◆ Work instruction
Return the passage on admission webhooks verbatim from "What is an admission" to "and ValidatingWebhookConfiguration resources.".

[Selected text — start]

What is an admission webhook?

There are two special Admission Controllers in the Kubernetes apiserver: MutatingAdmissionWebhook and ValidatingAdmissionWebhook, which will send an admission request to an external HTTP callback service and receive an admission response. If these two Admission Controllers are enabled, the Kubernetes administrator can create and configure an admission webhook in the cluster.

admission webhook

The overall steps are shown below.

Check that the admission webhook controller is enabled in the cluster and configure it as required.
Write an HTTP callback for handling the admission request, which can be a simple HTTP service deployed in the cluster, or even a serverless function.
Configure the admission webhook with the MutatingWebhookConfiguration and ValidatingWebhookConfiguration resources.

[Selected text — finish]
[Entries supplied — start]

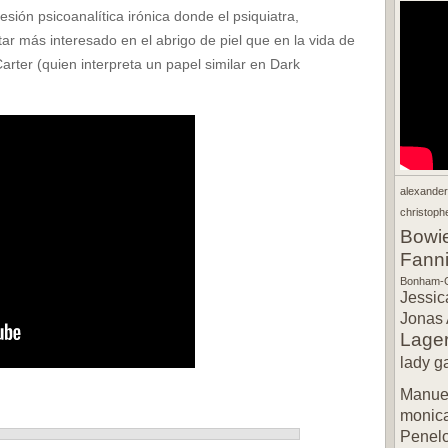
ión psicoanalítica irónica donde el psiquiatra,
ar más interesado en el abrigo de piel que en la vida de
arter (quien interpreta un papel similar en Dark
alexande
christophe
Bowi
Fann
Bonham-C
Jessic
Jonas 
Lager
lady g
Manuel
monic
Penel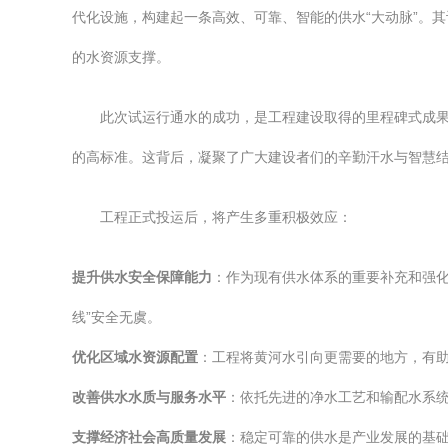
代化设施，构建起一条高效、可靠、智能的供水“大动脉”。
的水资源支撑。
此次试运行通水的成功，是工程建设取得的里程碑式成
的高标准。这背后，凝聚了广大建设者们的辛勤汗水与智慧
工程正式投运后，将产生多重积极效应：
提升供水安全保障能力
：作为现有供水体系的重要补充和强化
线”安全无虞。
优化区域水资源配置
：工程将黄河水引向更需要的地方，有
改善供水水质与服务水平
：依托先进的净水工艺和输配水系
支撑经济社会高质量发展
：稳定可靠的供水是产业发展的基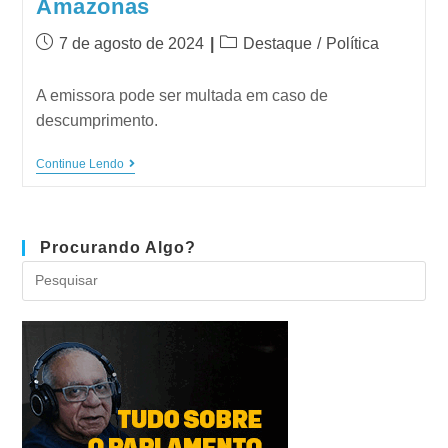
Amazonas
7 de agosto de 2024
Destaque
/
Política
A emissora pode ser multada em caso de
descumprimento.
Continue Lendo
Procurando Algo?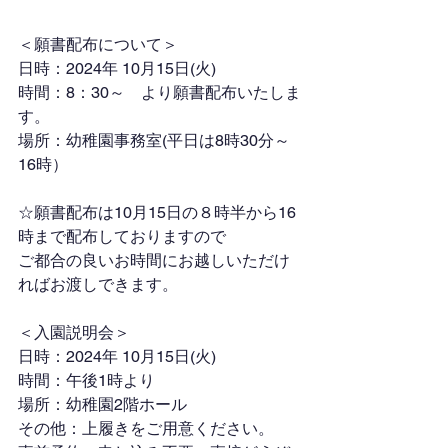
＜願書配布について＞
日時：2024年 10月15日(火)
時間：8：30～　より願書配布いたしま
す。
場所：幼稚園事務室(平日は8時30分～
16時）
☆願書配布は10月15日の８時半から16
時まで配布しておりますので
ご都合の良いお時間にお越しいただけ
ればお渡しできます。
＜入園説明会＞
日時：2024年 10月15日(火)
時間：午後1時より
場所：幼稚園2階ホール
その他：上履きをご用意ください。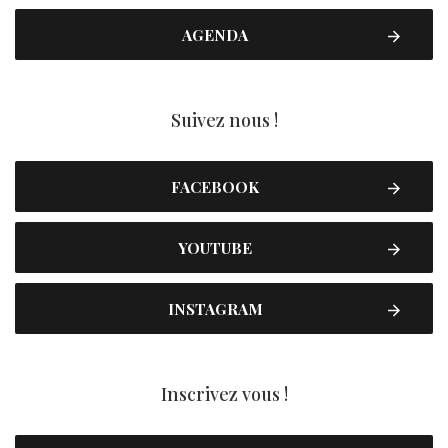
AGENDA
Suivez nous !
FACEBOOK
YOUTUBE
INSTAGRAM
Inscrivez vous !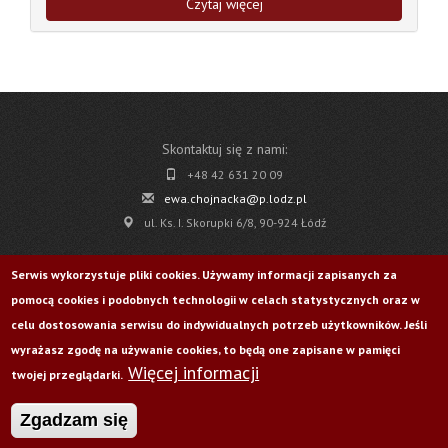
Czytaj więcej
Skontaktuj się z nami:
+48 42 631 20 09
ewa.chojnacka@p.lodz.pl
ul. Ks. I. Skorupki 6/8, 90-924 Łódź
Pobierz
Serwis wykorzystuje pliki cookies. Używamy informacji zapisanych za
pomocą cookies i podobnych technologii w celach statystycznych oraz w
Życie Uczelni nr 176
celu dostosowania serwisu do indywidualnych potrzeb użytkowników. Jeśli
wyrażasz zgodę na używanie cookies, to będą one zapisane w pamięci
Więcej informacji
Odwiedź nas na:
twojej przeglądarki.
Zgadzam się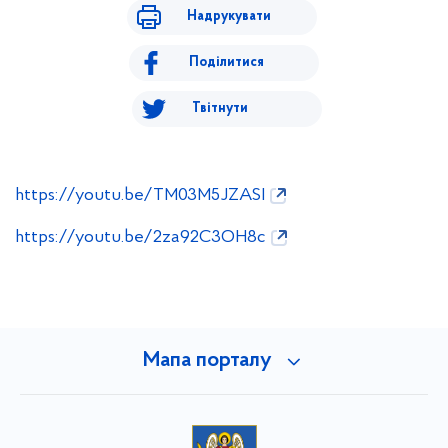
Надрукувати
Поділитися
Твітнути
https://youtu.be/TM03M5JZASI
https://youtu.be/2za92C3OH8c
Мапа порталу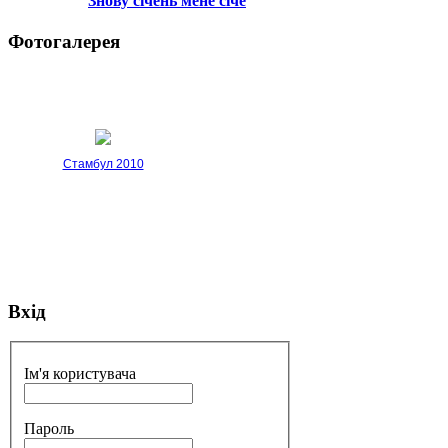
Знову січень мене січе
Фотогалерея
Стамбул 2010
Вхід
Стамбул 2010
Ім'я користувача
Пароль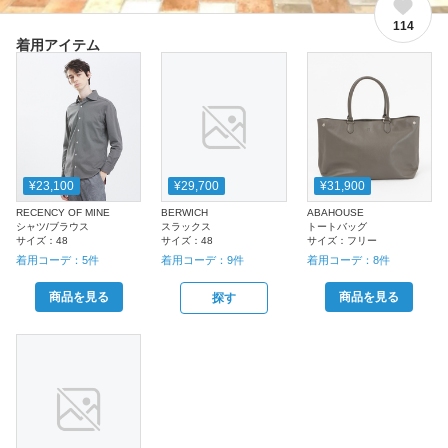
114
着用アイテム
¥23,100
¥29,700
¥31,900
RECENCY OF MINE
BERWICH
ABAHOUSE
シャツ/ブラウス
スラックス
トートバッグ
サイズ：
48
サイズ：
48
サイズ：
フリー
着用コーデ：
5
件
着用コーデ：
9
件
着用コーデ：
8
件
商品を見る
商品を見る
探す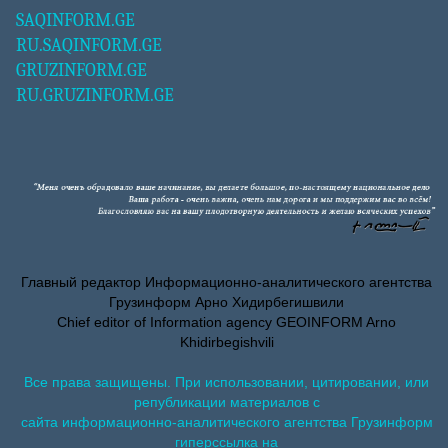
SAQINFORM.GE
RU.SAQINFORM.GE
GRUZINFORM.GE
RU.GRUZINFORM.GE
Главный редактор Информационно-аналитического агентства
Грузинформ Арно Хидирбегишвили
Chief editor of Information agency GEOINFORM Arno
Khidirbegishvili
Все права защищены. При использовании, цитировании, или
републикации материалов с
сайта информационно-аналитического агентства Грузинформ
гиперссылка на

[Entries supplied — finish]

◆ Your solution
What is an admission webhook?

There are two special Admission Controllers in the Kubernetes apiserver: MutatingAdmissionWebhook and ValidatingAdmissionWebhook, which will send an admission request to an external HTTP callback service and receive an admission response. If these two Admission Controllers are enabled, the Kubernetes administrator can create and configure an admission webhook in the cluster.

admission webhook

The overall steps are shown below.

Check that the admission webhook controller is enabled in the cluster and configure it as required.
Write an HTTP callback for handling the admission request, which can be a simple HTTP service deployed in the cluster, or even a serverless function.
Configure the admission webhook with the MutatingWebhookConfiguration and ValidatingWebhookConfiguration resources.